◆ **What to do**
Rewrite the stretch from the start of the material through the line containing "391.3], [0, 0, 1]] dist [0.007936, -0.006134]", swapping "calibration" for "camera" and changing nothing else. Leave the pictures out of your answer.

● ● ● ●

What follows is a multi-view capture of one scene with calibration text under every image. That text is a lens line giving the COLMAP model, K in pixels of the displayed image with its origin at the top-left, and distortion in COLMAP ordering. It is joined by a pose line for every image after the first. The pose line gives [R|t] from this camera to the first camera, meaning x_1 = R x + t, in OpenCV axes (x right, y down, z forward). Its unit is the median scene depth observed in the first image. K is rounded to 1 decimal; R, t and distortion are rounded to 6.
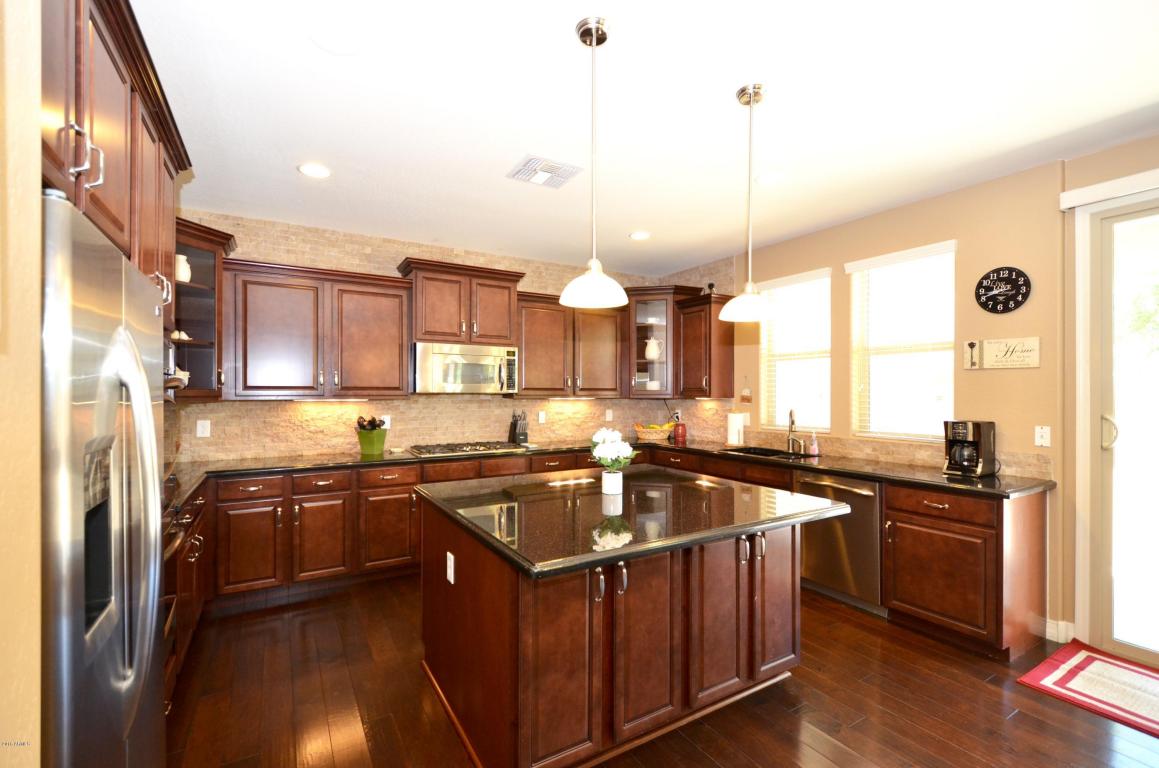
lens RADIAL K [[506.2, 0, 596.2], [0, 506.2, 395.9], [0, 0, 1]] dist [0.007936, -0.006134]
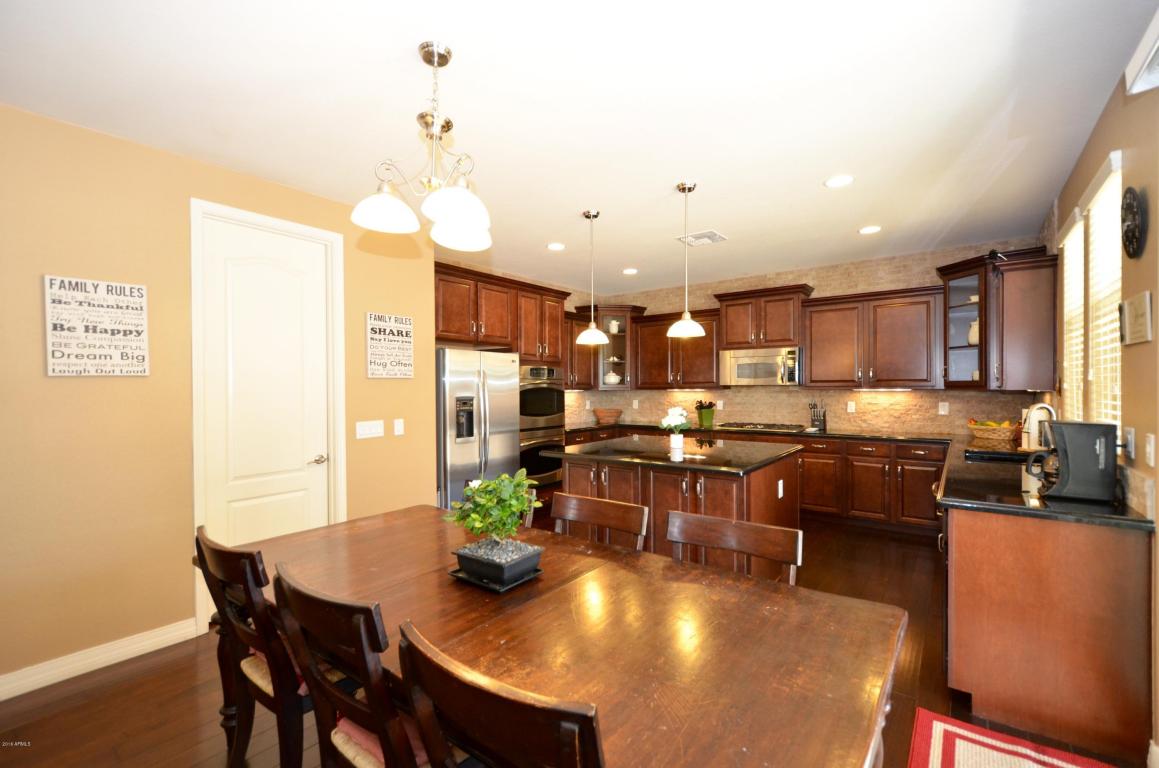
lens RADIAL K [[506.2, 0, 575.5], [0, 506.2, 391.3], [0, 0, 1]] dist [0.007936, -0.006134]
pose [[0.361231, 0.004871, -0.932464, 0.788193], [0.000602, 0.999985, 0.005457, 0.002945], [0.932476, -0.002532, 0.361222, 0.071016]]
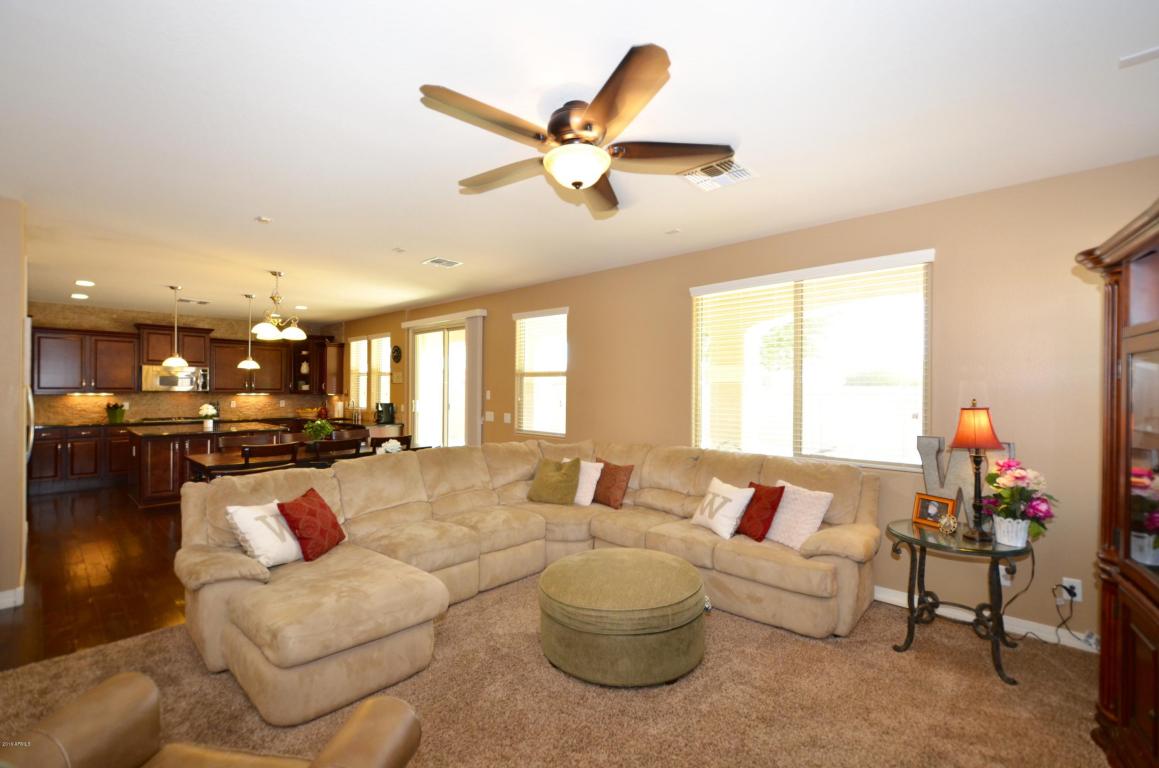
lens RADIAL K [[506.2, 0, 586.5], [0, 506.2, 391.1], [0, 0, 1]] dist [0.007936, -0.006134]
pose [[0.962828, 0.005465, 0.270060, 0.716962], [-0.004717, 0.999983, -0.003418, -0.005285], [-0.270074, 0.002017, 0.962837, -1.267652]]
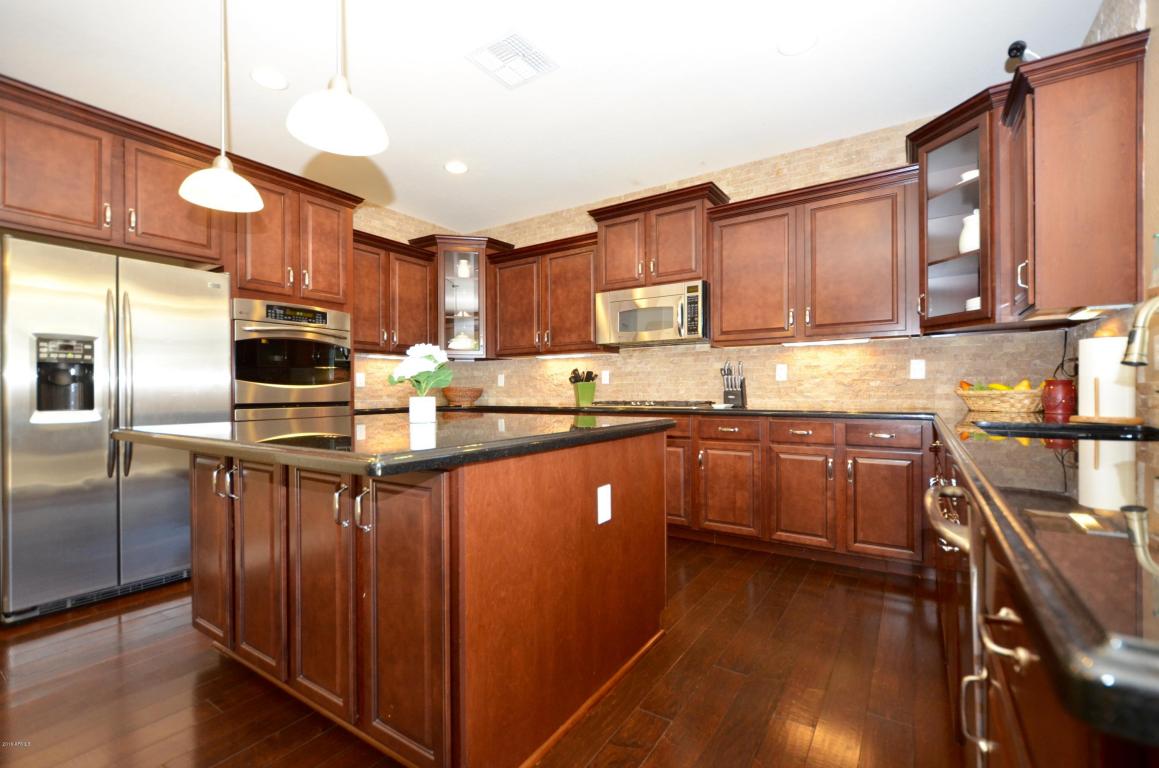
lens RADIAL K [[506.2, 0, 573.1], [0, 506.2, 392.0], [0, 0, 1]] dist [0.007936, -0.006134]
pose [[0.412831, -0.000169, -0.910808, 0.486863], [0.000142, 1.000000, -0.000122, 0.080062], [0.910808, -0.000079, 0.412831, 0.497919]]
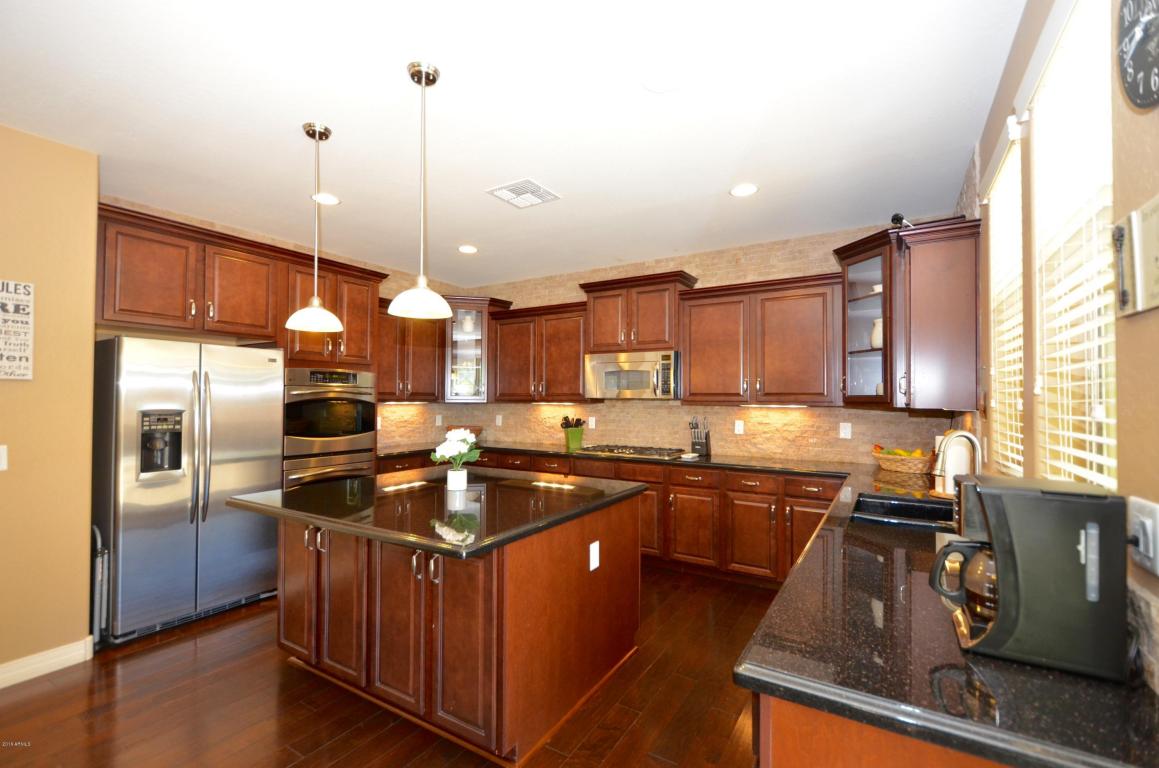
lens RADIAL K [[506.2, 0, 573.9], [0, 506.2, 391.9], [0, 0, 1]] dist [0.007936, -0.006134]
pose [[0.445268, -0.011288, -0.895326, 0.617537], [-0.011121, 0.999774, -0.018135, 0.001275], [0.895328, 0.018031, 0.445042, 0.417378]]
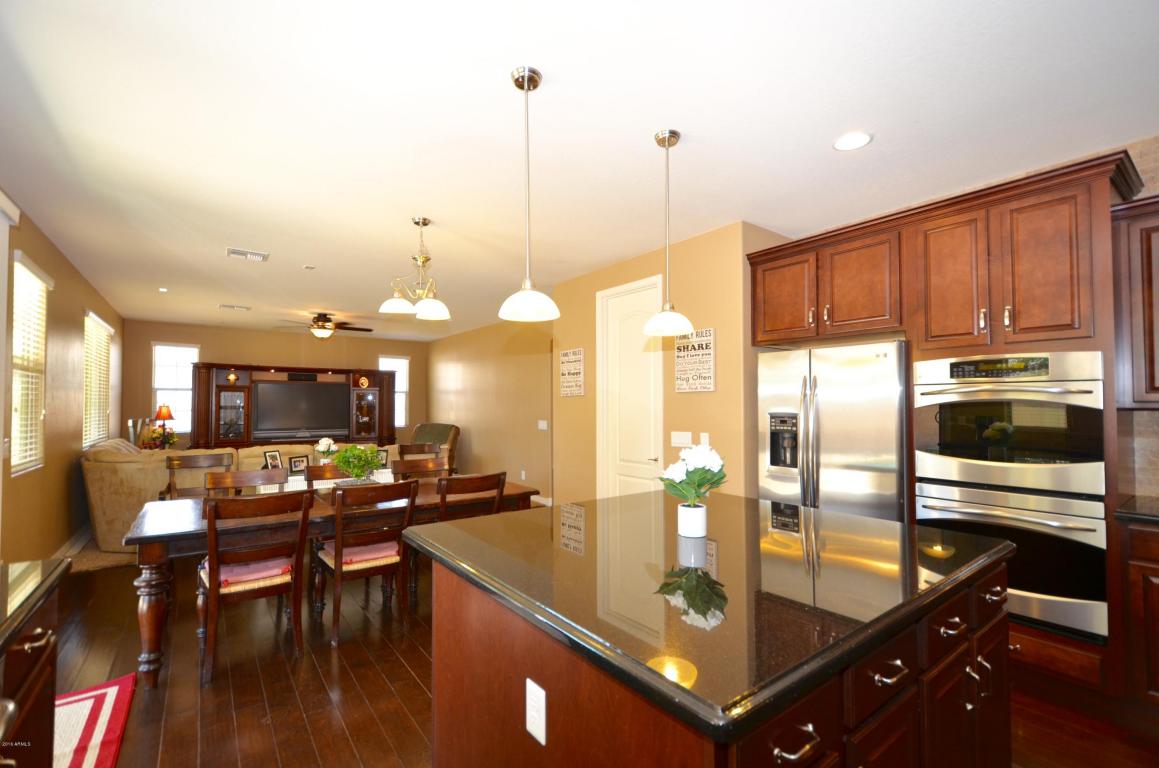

● ● ● ●

◆ **Result**
What follows is a multi-view capture of one scene with camera text under every image. That text is a lens line giving the COLMAP model, K in pixels of the displayed image with its origin at the top-left, and distortion in COLMAP ordering. It is joined by a pose line for every image after the first. The pose line gives [R|t] from this camera to the first camera, meaning x_1 = R x + t, in OpenCV axes (x right, y down, z forward). Its unit is the median scene depth observed in the first image. K is rounded to 1 decimal; R, t and distortion are rounded to 6.
lens RADIAL K [[506.2, 0, 596.2], [0, 506.2, 395.9], [0, 0, 1]] dist [0.007936, -0.006134]
lens RADIAL K [[506.2, 0, 575.5], [0, 506.2, 391.3], [0, 0, 1]] dist [0.007936, -0.006134]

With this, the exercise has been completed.